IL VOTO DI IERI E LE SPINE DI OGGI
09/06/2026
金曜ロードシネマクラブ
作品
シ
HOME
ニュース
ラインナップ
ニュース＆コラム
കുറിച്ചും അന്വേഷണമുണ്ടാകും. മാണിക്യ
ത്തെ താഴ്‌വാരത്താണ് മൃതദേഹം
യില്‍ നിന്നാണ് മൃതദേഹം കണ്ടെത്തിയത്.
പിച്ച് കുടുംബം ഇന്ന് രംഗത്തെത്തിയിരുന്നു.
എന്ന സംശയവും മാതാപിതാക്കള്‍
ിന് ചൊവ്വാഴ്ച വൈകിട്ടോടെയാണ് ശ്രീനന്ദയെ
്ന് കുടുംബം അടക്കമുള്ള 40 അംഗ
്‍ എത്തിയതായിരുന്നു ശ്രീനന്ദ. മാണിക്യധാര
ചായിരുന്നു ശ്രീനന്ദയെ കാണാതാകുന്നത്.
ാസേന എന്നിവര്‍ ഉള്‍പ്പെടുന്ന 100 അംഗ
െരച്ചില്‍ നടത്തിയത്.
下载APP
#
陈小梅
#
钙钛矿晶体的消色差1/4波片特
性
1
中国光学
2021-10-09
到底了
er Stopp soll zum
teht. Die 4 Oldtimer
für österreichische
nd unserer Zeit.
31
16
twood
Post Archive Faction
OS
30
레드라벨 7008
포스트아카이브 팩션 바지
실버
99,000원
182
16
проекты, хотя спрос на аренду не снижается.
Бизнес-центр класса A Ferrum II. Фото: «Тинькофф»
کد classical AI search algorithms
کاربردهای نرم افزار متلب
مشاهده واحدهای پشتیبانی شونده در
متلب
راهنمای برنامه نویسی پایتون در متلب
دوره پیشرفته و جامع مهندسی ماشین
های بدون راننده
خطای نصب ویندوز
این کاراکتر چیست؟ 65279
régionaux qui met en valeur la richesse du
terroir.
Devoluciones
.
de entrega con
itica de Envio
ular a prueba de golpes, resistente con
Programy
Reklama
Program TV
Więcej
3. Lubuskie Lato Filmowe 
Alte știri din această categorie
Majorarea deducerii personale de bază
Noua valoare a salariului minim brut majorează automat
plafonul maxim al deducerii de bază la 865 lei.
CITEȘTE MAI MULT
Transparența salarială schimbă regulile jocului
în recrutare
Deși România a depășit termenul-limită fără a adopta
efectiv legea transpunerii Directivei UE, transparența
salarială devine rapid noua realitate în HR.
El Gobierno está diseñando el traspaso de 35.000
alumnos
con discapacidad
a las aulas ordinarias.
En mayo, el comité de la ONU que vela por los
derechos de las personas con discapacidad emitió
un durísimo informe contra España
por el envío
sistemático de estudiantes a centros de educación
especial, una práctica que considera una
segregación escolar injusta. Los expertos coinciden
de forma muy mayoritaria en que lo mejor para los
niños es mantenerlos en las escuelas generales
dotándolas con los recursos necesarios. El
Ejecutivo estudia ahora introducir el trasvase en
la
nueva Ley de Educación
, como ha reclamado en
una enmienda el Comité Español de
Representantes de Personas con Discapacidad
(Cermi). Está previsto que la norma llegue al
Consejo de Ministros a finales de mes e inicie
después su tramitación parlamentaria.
..........
▸ **Exercise goal**:
What do the records say? Quote them all exactly.

▸ **The answer**:
IL VOTO DI IERI E LE SPINE DI OGGI
09/06/2026
金曜ロードシネマクラブ
作品
シ
HOME
ニュース
ラインナップ
ニュース＆コラム
കുറിച്ചും അന്വേഷണമുണ്ടാകും. മാണിക്യ
ത്തെ താഴ്‌വാരത്താണ് മൃതദേഹം
യില്‍ നിന്നാണ് മൃതദേഹം കണ്ടെത്തിയത്.
പിച്ച് കുടുംബം ഇന്ന് രംഗത്തെത്തിയിരുന്നു.
എന്ന സംശയവും മാതാപിതാക്കള്‍
ിന് ചൊവ്വാഴ്ച വൈകിട്ടോടെയാണ് ശ്രീനന്ദയെ
്ന് കുടുംബം അടക്കമുള്ള 40 അംഗ
്‍ എത്തിയതായിരുന്നു ശ്രീനന്ദ. മാണിക്യധാര
ചായിരുന്നു ശ്രീനന്ദയെ കാണാതാകുന്നത്.
ാസേന എന്നിവര്‍ ഉള്‍പ്പെടുന്ന 100 അംഗ
െരച്ചില്‍ നടത്തിയത്.
下载APP
#
陈小梅
#
钙钛矿晶体的消色差1/4波片特
性
1
中国光学
2021-10-09
到底了
er Stopp soll zum
teht. Die 4 Oldtimer
für österreichische
nd unserer Zeit.
31
16
twood
Post Archive Faction
OS
30
레드라벨 7008
포스트아카이브 팩션 바지
실버
99,000원
182
16
проекты, хотя спрос на аренду не снижается.
Бизнес-центр класса A Ferrum II. Фото: «Тинькофф»
کد classical AI search algorithms
کاربردهای نرم افزار متلب
مشاهده واحدهای پشتیبانی شونده در
متلب
راهنمای برنامه نویسی پایتون در متلب
دوره پیشرفته و جامع مهندسی ماشین
های بدون راننده
خطای نصب ویندوز
این کاراکتر چیست؟ 65279
régionaux qui met en valeur la richesse du
terroir.
Devoluciones
.
de entrega con
itica de Envio
ular a prueba de golpes, resistente con
Programy
Reklama
Program TV
Więcej
3. Lubuskie Lato Filmowe 
Alte știri din această categorie
Majorarea deducerii personale de bază
Noua valoare a salariului minim brut majorează automat
plafonul maxim al deducerii de bază la 865 lei.
CITEȘTE MAI MULT
Transparența salarială schimbă regulile jocului
în recrutare
Deși România a depășit termenul-limită fără a adopta
efectiv legea transpunerii Directivei UE, transparența
salarială devine rapid noua realitate în HR.
El Gobierno está diseñando el traspaso de 35.000
alumnos
con discapacidad
a las aulas ordinarias.
En mayo, el comité de la ONU que vela por los
derechos de las personas con discapacidad emitió
un durísimo informe contra España
por el envío
sistemático de estudiantes a centros de educación
especial, una práctica que considera una
segregación escolar injusta. Los expertos coinciden
de forma muy mayoritaria en que lo mejor para los
niños es mantenerlos en las escuelas generales
dotándolas con los recursos necesarios. El
Ejecutivo estudia ahora introducir el trasvase en
la
nueva Ley de Educación
, como ha reclamado en
una enmienda el Comité Español de
Representantes de Personas con Discapacidad
(Cermi). Está previsto que la norma llegue al
Consejo de Ministros a finales de mes e inicie
después su tramitación parlamentaria.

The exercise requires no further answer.